To: lorne who wrote (12406)12/30/2001 8:22:40 AM
From: lorne  Read Replies (1) | Respond to of 27754
 
Arab leaders plan media campaign
By Reuters, 12/30/2001
USCAT, Oman - Persian Gulf Arab leaders, worried that the West increasingly sees Arabs and Muslims as ''evil,'' plan to launch a multimillion-dollar media campaign to improve their peoples' image at a summit opening today.

The annual conference of the six-nation Gulf Cooperation Council is expected to approve a plan to counter what it sees as a campaign of ''hatred and enmity'' toward Arabs and Muslims since the Sept. 11 attacks in the United States, delegates said yesterday.

Gulf governments have condemned the attacks, but decry what they see as Western media attempts to link Islam with terrorism.

''The campaign against Arab countries, especially Saudi Arabia, is itself a form of terrorism,'' Foreign Minister Youssef bin Alawi bin Abdullah of Oman said on the eve of the two-day summit.

But he also said Arabs should play a more active part in the US-led war on terrorism.

''Muslims should not be mere spectators in the campaign against terrorism. ... They should be more active and not absent because of emotions and hesitation,'' he said.

The pro-Western council, set up 20 years ago as a political and economic alliance, comprises Saudi Arabia, Oman, Bahrain, Qatar, Kuwait, and the United Arab Emirates.

A ministerial panel to implement the media campaign would be led by the United Arab Emirates information minister, Sheikh Abdullah bin Zaid al Nahayan.

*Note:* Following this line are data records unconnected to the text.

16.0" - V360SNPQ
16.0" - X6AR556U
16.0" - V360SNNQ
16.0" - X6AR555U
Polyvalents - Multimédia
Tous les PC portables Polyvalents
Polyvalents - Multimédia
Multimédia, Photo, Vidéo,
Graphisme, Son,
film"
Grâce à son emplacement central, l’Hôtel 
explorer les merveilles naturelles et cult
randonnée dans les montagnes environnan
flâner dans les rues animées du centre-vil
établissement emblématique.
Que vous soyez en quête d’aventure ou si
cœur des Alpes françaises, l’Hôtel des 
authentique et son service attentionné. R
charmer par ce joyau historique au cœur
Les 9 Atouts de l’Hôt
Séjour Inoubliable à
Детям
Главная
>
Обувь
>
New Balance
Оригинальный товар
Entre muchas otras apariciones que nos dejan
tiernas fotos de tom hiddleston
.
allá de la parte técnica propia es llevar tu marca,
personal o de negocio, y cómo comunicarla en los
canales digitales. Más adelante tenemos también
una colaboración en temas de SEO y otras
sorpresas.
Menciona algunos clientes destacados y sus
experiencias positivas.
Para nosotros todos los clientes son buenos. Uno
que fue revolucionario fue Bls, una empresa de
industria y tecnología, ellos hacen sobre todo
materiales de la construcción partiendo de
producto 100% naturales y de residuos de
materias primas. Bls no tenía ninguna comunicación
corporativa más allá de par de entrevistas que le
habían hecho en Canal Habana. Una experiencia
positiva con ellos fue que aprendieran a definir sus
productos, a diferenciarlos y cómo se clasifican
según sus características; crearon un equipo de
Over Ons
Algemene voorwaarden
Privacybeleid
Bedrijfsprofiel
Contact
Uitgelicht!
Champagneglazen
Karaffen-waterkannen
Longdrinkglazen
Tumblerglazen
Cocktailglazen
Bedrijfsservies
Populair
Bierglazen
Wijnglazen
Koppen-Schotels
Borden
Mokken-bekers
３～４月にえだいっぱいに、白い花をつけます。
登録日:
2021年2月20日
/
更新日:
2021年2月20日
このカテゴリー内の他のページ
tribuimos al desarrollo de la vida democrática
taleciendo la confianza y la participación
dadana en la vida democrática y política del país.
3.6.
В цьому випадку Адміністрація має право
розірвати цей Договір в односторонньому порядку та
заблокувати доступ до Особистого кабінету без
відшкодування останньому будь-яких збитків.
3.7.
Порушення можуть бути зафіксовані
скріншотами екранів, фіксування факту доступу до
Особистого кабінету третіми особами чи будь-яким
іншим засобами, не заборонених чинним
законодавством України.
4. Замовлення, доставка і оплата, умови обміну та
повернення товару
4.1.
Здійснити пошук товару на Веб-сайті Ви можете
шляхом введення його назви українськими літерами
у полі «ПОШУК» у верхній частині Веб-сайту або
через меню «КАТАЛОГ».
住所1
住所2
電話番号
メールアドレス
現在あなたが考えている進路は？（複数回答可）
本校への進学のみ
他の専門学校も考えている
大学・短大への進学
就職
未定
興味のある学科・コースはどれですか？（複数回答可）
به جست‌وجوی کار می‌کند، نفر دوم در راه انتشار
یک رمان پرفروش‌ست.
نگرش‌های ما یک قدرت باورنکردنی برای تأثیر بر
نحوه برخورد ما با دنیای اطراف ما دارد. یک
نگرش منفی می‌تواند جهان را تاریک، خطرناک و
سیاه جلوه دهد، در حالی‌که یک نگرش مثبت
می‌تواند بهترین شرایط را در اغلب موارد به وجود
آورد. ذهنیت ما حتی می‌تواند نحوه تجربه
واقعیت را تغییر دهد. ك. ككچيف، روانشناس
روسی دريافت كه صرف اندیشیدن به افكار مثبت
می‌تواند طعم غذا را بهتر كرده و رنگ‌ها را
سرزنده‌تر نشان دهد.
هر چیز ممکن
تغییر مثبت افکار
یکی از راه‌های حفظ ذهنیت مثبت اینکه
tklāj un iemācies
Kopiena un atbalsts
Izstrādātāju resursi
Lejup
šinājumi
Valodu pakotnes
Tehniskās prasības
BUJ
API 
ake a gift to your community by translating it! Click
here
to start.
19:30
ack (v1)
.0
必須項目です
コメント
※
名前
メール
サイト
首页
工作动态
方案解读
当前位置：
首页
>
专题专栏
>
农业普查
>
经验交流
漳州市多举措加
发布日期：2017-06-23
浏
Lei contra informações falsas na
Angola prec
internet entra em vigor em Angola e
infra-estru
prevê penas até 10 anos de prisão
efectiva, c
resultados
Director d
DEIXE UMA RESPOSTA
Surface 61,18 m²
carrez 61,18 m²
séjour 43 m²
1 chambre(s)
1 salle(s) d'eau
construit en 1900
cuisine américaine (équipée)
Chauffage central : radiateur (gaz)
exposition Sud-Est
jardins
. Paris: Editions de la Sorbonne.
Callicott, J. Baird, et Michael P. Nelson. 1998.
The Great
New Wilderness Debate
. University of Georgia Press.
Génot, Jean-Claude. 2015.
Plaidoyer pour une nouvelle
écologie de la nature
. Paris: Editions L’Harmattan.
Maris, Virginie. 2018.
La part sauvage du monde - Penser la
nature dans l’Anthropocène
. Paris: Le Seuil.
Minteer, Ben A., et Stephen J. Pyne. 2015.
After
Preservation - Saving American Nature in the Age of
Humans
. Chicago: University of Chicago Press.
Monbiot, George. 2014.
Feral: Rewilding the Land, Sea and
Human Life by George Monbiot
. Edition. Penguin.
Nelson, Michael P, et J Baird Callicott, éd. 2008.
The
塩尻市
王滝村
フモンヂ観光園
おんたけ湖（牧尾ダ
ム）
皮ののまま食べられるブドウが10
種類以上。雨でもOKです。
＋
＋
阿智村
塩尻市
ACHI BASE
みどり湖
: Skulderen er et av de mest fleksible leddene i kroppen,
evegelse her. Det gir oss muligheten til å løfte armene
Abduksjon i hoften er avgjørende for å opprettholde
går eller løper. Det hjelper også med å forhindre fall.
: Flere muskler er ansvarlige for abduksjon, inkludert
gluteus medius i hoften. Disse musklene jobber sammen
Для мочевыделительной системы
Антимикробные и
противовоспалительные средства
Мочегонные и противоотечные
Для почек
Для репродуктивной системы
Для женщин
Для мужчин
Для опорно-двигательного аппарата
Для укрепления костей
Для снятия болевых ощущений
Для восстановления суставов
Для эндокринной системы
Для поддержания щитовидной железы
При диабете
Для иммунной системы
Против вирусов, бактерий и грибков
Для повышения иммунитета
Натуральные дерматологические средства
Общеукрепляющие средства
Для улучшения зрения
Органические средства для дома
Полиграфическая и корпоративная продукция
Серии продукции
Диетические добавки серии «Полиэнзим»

He runs Abu Dhabi satellite television, one of the most prolific state-owned channels in the Arab world.

It calls for setting up three satellite television channels - in English, French, and Spanish - to woo public opinion in North America and Europe, which have seen a spate of hate crimes against Arabs and Muslims since the September attacks.

''We need a media that reaches the people who have begun to see Arabs as evil and see Islam as against other religions and supporting terrorism and the killing of the innocent,'' the council's secretary general, Jameel al-Hujailan, has said.

Arab media specialists say wealthy countries such as Saudi Arabia have done little to polish their tarnished image.

''As usual with us, we are reactive rather than being proactive, but it's better late than never,'' said a Saudi analyst.

The summit also is expected to focus on potential regional repercussions of the US-led military action in Afghanistan and Washington's efforts to crack down on Islamic militants, delegates said.

Washington blames Saudi-born dissident Osama bin Laden and his network Al Qaeda for the September attacks, and named 19 Arabs including 15 Saudis and two United Arab Emirates nationals as the Sept. 11 hijackers.

Analysts and delegates said they expected the United States to pressure the council to crack down harder on radical Islamists and to reform education systems seen as a breeding ground for militancy.